Saturday, August 19, 2006

Les Flics




We had a lovely morning, walking around the Saint Germaine area, having an Ina Garten kind of day. The Grand Épicierie, Poulâine, lots of shoe shops. Stopping for lunch at the Café Saint Germaine, we had escargot and poulet, avec vin rouge et Coca Lite. Chatting and eating, looking at the people passing by, relaxing. When suddenly, eight police vans pull up and out jump 30 French swat team guys in full riot gear. Streets are blocked off. Armed men are pacing here and there. And god are they good looking. But I digress.

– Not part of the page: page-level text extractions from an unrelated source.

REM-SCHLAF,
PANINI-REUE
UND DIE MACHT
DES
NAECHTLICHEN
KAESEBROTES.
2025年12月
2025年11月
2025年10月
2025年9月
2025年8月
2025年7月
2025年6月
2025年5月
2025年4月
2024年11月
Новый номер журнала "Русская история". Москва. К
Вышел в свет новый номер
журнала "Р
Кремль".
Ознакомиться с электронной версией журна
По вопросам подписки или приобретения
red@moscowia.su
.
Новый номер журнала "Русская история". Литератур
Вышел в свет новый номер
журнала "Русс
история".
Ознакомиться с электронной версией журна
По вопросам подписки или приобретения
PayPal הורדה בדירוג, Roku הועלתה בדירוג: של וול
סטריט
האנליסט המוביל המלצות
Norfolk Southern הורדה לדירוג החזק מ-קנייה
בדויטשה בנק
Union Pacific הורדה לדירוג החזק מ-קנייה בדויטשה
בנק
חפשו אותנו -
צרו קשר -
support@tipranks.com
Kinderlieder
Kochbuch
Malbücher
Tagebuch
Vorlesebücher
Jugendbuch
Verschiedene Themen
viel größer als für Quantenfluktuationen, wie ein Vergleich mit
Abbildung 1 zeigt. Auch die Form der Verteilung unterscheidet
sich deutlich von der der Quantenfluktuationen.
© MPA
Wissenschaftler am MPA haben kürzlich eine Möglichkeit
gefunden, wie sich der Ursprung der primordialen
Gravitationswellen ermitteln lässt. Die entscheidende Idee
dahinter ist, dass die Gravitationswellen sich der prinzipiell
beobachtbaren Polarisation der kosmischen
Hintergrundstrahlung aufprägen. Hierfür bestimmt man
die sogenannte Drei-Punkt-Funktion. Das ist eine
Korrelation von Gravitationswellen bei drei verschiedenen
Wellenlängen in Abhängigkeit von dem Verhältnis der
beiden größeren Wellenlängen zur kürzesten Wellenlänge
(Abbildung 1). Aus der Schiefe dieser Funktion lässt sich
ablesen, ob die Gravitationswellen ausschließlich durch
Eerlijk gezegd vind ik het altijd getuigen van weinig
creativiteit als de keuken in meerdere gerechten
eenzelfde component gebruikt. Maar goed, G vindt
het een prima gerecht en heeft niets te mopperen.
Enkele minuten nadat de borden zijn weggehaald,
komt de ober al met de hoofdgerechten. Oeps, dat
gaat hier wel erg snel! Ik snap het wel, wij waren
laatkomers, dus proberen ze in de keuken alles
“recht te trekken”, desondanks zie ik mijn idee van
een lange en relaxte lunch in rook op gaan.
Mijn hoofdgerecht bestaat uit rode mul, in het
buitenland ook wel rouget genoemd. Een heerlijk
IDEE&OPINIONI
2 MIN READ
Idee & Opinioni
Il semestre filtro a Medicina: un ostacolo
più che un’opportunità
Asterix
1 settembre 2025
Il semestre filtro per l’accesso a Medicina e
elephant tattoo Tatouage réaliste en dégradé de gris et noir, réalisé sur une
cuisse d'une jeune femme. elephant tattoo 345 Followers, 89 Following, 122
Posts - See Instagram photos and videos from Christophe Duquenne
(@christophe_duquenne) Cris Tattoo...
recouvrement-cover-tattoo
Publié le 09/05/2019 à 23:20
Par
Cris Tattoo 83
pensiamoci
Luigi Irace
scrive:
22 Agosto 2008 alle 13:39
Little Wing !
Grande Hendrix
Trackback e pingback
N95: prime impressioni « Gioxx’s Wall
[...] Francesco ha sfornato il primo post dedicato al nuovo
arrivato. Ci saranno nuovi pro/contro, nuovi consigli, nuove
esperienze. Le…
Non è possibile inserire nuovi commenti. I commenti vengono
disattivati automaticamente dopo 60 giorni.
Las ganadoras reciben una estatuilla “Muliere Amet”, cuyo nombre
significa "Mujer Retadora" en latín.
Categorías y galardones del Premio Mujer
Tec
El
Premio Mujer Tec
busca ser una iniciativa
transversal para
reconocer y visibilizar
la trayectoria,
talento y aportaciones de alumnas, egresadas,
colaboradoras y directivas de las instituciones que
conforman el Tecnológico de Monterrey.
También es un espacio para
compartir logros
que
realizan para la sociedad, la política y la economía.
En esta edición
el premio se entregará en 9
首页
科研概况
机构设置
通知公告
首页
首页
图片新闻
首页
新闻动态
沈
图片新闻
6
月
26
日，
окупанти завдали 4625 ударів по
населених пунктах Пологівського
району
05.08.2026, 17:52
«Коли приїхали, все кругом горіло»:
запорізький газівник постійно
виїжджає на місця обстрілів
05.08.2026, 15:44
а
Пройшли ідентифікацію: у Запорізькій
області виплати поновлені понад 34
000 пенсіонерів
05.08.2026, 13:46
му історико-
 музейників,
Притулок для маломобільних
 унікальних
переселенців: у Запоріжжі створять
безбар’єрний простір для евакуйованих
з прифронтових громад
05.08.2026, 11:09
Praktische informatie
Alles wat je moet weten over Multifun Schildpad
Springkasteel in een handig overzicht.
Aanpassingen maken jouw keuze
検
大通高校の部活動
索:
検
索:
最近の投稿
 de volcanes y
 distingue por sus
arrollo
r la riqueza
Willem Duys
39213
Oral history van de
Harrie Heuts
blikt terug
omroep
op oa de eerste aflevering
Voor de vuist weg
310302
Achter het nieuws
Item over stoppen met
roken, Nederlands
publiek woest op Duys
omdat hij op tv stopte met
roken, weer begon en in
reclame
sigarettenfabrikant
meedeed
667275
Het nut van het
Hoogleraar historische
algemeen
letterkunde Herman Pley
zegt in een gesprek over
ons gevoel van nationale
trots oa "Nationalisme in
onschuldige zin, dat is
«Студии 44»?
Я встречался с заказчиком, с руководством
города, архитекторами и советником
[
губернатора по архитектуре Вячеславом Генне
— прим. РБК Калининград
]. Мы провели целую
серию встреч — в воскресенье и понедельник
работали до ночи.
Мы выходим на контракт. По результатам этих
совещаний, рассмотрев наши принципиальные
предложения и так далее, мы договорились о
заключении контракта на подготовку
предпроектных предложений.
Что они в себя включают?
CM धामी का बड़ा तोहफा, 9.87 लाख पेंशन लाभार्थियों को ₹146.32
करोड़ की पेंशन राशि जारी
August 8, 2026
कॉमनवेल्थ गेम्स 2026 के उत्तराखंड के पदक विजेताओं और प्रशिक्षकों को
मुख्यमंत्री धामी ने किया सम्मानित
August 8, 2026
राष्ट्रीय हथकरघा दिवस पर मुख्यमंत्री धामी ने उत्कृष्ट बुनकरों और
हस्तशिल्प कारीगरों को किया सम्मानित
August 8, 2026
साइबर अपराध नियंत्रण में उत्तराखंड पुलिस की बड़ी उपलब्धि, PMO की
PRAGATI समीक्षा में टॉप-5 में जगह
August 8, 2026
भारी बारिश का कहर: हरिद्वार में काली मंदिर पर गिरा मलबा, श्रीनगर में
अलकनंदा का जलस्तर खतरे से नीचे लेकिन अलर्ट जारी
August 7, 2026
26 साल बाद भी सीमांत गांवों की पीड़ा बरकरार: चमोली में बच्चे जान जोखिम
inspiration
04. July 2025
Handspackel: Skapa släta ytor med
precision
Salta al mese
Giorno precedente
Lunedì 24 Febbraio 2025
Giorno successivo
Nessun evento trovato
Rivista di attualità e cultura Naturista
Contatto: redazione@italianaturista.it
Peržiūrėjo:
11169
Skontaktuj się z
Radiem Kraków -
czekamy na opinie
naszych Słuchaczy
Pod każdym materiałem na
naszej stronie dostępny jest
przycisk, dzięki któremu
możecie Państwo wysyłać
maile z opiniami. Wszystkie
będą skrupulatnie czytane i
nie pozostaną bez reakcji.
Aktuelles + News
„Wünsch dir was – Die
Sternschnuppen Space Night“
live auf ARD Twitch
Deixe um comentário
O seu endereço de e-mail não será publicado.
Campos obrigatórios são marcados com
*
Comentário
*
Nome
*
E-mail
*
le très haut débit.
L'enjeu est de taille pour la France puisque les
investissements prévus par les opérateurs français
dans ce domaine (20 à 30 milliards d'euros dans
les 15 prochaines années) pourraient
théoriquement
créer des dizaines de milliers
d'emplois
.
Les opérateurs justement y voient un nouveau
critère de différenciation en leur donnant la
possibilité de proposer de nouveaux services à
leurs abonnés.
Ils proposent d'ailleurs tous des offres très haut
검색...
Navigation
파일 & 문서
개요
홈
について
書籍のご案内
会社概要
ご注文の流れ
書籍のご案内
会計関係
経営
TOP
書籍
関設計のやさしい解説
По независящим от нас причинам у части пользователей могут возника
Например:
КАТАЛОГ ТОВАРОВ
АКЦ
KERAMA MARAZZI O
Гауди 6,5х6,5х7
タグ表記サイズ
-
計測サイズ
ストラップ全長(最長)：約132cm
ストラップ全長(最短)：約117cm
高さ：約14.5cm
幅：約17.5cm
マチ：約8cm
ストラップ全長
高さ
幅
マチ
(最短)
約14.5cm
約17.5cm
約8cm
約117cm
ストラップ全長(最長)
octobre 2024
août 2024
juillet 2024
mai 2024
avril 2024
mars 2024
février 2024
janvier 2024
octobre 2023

It seems the recent arguments about the CPE, that silly law about French labor for young people, had been settled and the young people actually won. The government gave in. Everyone, including the young, can have a job for life. The police expected a riotous celebration. Pacing. Waiting. Standing. Finally they all got back in their vans and went away. That was that. No riot. No celebration. It was if a movie scene ended in mid-stream.

Then I read "A Year in the Merde" by Stephen Clarke, who saw the same thing:

"You see them all over the city practicing their unique skills. You'll walk into a street and find it jammed solid with traffic because the police have decided to double-park two of their buses there. Inside, whole brigades of riot police will be sitting, apparently having got prior warning of a riot about to break out on that very street. They might spend a morning there, getting out occassionally to stretch their legs, nip off to the boulangerie, or compare body armor, and then when the riot doesn't occur (of course not, too many police about) they go and sit in another street."

It's as if Les Miz is being re-created several times a day. Liberté. Egalité. Get outta my way.

Then you remember that there is always some kind of disturbance or strike in Paris. When you arrived at Charles De Gaulle airport, you had to sit on the runway for 30 minutes, as the baggage handlers were having a 30-minute strike. You hear about 1 hour taxi strikes. Prostitute strikes. Thank heavens there was not a bakery strike, or the whole city would shut down. And everytime you've been there, there have been policement pooling around intersections or guarding streets with serious-looking guns, or just looking mean. Les flics. Less Clouseau. More Dirty Harry. Duck and cover. C'est la vie.